**What you should do**.
Please report how many lines in the records below contain the word "spiritual", and give nothing else.

(Extracted page text data)
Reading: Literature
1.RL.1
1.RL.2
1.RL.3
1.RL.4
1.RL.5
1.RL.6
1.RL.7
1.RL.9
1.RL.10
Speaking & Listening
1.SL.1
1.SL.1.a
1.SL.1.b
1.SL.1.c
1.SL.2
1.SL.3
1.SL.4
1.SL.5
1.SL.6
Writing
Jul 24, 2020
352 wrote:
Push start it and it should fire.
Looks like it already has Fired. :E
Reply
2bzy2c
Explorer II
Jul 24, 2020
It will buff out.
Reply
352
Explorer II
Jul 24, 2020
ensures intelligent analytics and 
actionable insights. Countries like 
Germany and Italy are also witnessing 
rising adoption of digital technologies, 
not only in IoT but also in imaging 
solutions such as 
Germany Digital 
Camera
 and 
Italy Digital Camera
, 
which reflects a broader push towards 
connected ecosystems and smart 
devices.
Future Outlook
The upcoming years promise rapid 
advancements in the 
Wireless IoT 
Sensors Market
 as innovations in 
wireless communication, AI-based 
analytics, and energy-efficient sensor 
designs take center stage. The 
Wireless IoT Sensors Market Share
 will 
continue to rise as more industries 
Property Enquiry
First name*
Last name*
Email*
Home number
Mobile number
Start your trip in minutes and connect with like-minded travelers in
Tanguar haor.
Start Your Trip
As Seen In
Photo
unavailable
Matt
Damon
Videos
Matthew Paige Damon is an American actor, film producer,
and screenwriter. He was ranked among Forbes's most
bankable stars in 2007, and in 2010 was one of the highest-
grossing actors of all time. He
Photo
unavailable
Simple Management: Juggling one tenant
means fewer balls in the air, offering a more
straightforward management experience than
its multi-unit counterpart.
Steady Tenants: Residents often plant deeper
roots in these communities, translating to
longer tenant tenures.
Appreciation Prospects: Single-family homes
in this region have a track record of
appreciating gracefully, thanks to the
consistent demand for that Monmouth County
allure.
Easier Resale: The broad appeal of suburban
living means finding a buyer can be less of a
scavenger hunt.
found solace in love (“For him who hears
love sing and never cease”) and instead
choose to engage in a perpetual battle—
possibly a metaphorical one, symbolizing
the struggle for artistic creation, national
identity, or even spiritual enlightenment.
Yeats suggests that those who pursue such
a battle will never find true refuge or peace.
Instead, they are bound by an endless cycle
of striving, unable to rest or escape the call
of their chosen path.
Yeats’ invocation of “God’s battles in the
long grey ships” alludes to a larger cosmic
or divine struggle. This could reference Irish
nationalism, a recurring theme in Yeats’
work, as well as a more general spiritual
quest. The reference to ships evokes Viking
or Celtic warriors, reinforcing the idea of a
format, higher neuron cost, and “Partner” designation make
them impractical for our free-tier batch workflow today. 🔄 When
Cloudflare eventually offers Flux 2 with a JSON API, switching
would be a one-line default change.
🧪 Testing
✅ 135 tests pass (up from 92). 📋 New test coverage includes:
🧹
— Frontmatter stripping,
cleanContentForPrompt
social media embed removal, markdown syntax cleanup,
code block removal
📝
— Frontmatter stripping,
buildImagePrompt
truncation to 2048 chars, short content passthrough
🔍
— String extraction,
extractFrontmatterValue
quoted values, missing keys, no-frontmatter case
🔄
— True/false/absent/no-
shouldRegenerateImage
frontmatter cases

**Your solution**.
2